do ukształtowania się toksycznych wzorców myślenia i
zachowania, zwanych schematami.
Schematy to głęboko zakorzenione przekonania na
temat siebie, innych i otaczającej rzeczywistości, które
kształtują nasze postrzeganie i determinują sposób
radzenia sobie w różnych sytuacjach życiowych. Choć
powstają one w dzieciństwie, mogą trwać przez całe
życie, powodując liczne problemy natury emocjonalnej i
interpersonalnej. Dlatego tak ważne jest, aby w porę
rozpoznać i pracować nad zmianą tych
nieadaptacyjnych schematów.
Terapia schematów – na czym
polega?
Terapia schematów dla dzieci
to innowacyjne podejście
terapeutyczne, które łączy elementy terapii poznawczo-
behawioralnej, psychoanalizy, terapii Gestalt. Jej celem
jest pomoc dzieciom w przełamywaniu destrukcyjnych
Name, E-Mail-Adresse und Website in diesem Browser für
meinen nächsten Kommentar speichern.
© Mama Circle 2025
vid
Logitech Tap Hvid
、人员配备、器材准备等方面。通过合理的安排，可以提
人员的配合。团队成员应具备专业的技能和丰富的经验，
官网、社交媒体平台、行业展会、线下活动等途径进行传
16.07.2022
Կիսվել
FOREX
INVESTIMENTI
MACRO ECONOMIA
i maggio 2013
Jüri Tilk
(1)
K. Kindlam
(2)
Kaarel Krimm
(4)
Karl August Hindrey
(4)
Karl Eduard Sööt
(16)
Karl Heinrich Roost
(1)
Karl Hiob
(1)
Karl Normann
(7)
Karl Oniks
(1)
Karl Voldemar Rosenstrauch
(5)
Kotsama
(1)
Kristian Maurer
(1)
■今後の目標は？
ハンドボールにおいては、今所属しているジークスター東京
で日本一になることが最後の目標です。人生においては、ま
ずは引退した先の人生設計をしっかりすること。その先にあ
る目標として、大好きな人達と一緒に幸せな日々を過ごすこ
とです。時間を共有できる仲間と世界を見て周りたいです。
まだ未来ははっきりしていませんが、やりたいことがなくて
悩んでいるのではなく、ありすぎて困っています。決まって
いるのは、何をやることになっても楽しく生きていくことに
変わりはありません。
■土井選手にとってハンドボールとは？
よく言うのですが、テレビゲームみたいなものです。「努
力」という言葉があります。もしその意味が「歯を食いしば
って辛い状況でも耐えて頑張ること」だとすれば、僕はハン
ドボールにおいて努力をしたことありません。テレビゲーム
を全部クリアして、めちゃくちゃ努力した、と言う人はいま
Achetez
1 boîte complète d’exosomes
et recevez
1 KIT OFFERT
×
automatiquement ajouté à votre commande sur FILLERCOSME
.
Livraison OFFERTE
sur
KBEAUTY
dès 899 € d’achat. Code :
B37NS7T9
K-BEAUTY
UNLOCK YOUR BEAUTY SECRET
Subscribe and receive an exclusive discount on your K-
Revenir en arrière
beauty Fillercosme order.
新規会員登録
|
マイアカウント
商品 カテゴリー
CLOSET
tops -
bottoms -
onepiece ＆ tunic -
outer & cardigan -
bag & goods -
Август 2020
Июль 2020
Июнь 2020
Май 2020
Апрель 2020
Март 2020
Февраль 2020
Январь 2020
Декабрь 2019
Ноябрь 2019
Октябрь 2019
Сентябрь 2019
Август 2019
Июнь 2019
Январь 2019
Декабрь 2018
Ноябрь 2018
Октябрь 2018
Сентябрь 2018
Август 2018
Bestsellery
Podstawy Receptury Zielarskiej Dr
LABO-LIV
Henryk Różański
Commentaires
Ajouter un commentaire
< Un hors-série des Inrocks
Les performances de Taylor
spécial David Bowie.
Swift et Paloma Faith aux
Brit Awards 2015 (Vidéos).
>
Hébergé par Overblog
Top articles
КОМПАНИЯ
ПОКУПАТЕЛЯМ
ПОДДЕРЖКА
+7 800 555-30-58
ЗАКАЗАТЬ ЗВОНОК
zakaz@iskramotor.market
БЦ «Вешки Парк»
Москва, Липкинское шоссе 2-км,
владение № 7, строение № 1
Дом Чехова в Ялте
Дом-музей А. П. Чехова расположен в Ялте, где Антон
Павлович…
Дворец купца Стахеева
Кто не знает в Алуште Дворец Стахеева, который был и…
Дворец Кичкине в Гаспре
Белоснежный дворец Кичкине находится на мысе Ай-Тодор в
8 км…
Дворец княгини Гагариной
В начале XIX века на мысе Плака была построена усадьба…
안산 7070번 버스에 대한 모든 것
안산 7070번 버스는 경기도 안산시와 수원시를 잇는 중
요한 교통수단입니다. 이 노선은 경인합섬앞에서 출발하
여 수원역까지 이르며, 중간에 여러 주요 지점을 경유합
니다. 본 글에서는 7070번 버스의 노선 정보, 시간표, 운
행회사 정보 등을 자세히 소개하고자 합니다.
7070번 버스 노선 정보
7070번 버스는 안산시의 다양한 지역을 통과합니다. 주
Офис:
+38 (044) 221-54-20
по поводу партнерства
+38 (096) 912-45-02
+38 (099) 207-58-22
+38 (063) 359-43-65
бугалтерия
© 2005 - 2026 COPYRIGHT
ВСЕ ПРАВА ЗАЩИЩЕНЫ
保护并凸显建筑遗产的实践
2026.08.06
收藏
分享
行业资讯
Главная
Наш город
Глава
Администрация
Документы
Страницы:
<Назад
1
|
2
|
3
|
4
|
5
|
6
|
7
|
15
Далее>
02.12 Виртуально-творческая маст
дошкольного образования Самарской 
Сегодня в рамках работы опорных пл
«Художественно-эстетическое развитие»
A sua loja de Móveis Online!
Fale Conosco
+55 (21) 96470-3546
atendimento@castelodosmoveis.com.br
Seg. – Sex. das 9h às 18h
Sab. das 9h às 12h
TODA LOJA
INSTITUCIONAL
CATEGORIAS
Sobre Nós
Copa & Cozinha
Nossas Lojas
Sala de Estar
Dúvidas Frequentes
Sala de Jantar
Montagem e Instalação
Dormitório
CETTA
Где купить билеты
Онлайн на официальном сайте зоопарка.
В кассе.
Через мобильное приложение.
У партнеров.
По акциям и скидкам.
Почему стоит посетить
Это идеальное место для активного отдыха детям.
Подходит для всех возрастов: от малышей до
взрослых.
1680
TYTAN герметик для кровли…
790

────────────────

*WORK TASK*.
Reproduce all of these lines exactly.

*YOUR RESPONSE*.
do ukształtowania się toksycznych wzorców myślenia i
zachowania, zwanych schematami.
Schematy to głęboko zakorzenione przekonania na
temat siebie, innych i otaczającej rzeczywistości, które
kształtują nasze postrzeganie i determinują sposób
radzenia sobie w różnych sytuacjach życiowych. Choć
powstają one w dzieciństwie, mogą trwać przez całe
życie, powodując liczne problemy natury emocjonalnej i
interpersonalnej. Dlatego tak ważne jest, aby w porę
rozpoznać i pracować nad zmianą tych
nieadaptacyjnych schematów.
Terapia schematów – na czym
polega?
Terapia schematów dla dzieci
to innowacyjne podejście
terapeutyczne, które łączy elementy terapii poznawczo-
behawioralnej, psychoanalizy, terapii Gestalt. Jej celem
jest pomoc dzieciom w przełamywaniu destrukcyjnych
Name, E-Mail-Adresse und Website in diesem Browser für
meinen nächsten Kommentar speichern.
© Mama Circle 2025
vid
Logitech Tap Hvid
、人员配备、器材准备等方面。通过合理的安排，可以提
人员的配合。团队成员应具备专业的技能和丰富的经验，
官网、社交媒体平台、行业展会、线下活动等途径进行传
16.07.2022
Կիսվել
FOREX
INVESTIMENTI
MACRO ECONOMIA
i maggio 2013
Jüri Tilk
(1)
K. Kindlam
(2)
Kaarel Krimm
(4)
Karl August Hindrey
(4)
Karl Eduard Sööt
(16)
Karl Heinrich Roost
(1)
Karl Hiob
(1)
Karl Normann
(7)
Karl Oniks
(1)
Karl Voldemar Rosenstrauch
(5)
Kotsama
(1)
Kristian Maurer
(1)
■今後の目標は？
ハンドボールにおいては、今所属しているジークスター東京
で日本一になることが最後の目標です。人生においては、ま
ずは引退した先の人生設計をしっかりすること。その先にあ
る目標として、大好きな人達と一緒に幸せな日々を過ごすこ
とです。時間を共有できる仲間と世界を見て周りたいです。
まだ未来ははっきりしていませんが、やりたいことがなくて
悩んでいるのではなく、ありすぎて困っています。決まって
いるのは、何をやることになっても楽しく生きていくことに
変わりはありません。
■土井選手にとってハンドボールとは？
よく言うのですが、テレビゲームみたいなものです。「努
力」という言葉があります。もしその意味が「歯を食いしば
って辛い状況でも耐えて頑張ること」だとすれば、僕はハン
ドボールにおいて努力をしたことありません。テレビゲーム
を全部クリアして、めちゃくちゃ努力した、と言う人はいま
Achetez
1 boîte complète d’exosomes
et recevez
1 KIT OFFERT
×
automatiquement ajouté à votre commande sur FILLERCOSME
.
Livraison OFFERTE
sur
KBEAUTY
dès 899 € d’achat. Code :
B37NS7T9
K-BEAUTY
UNLOCK YOUR BEAUTY SECRET
Subscribe and receive an exclusive discount on your K-
Revenir en arrière
beauty Fillercosme order.
新規会員登録
|
マイアカウント
商品 カテゴリー
CLOSET
tops -
bottoms -
onepiece ＆ tunic -
outer & cardigan -
bag & goods -
Август 2020
Июль 2020
Июнь 2020
Май 2020
Апрель 2020
Март 2020
Февраль 2020
Январь 2020
Декабрь 2019
Ноябрь 2019
Октябрь 2019
Сентябрь 2019
Август 2019
Июнь 2019
Январь 2019
Декабрь 2018
Ноябрь 2018
Октябрь 2018
Сентябрь 2018
Август 2018
Bestsellery
Podstawy Receptury Zielarskiej Dr
LABO-LIV
Henryk Różański
Commentaires
Ajouter un commentaire
< Un hors-série des Inrocks
Les performances de Taylor
spécial David Bowie.
Swift et Paloma Faith aux
Brit Awards 2015 (Vidéos).
>
Hébergé par Overblog
Top articles
КОМПАНИЯ
ПОКУПАТЕЛЯМ
ПОДДЕРЖКА
+7 800 555-30-58
ЗАКАЗАТЬ ЗВОНОК
zakaz@iskramotor.market
БЦ «Вешки Парк»
Москва, Липкинское шоссе 2-км,
владение № 7, строение № 1
Дом Чехова в Ялте
Дом-музей А. П. Чехова расположен в Ялте, где Антон
Павлович…
Дворец купца Стахеева
Кто не знает в Алуште Дворец Стахеева, который был и…
Дворец Кичкине в Гаспре
Белоснежный дворец Кичкине находится на мысе Ай-Тодор в
8 км…
Дворец княгини Гагариной
В начале XIX века на мысе Плака была построена усадьба…
안산 7070번 버스에 대한 모든 것
안산 7070번 버스는 경기도 안산시와 수원시를 잇는 중
요한 교통수단입니다. 이 노선은 경인합섬앞에서 출발하
여 수원역까지 이르며, 중간에 여러 주요 지점을 경유합
니다. 본 글에서는 7070번 버스의 노선 정보, 시간표, 운
행회사 정보 등을 자세히 소개하고자 합니다.
7070번 버스 노선 정보
7070번 버스는 안산시의 다양한 지역을 통과합니다. 주
Офис:
+38 (044) 221-54-20
по поводу партнерства
+38 (096) 912-45-02
+38 (099) 207-58-22
+38 (063) 359-43-65
бугалтерия
© 2005 - 2026 COPYRIGHT
ВСЕ ПРАВА ЗАЩИЩЕНЫ
保护并凸显建筑遗产的实践
2026.08.06
收藏
分享
行业资讯
Главная
Наш город
Глава
Администрация
Документы
Страницы:
<Назад
1
|
2
|
3
|
4
|
5
|
6
|
7
|
15
Далее>
02.12 Виртуально-творческая маст
дошкольного образования Самарской 
Сегодня в рамках работы опорных пл
«Художественно-эстетическое развитие»
A sua loja de Móveis Online!
Fale Conosco
+55 (21) 96470-3546
atendimento@castelodosmoveis.com.br
Seg. – Sex. das 9h às 18h
Sab. das 9h às 12h
TODA LOJA
INSTITUCIONAL
CATEGORIAS
Sobre Nós
Copa & Cozinha
Nossas Lojas
Sala de Estar
Dúvidas Frequentes
Sala de Jantar
Montagem e Instalação
Dormitório
CETTA
Где купить билеты
Онлайн на официальном сайте зоопарка.
В кассе.
Через мобильное приложение.
У партнеров.
По акциям и скидкам.
Почему стоит посетить
Это идеальное место для активного отдыха детям.
Подходит для всех возрастов: от малышей до
взрослых.
1680
TYTAN герметик для кровли…
790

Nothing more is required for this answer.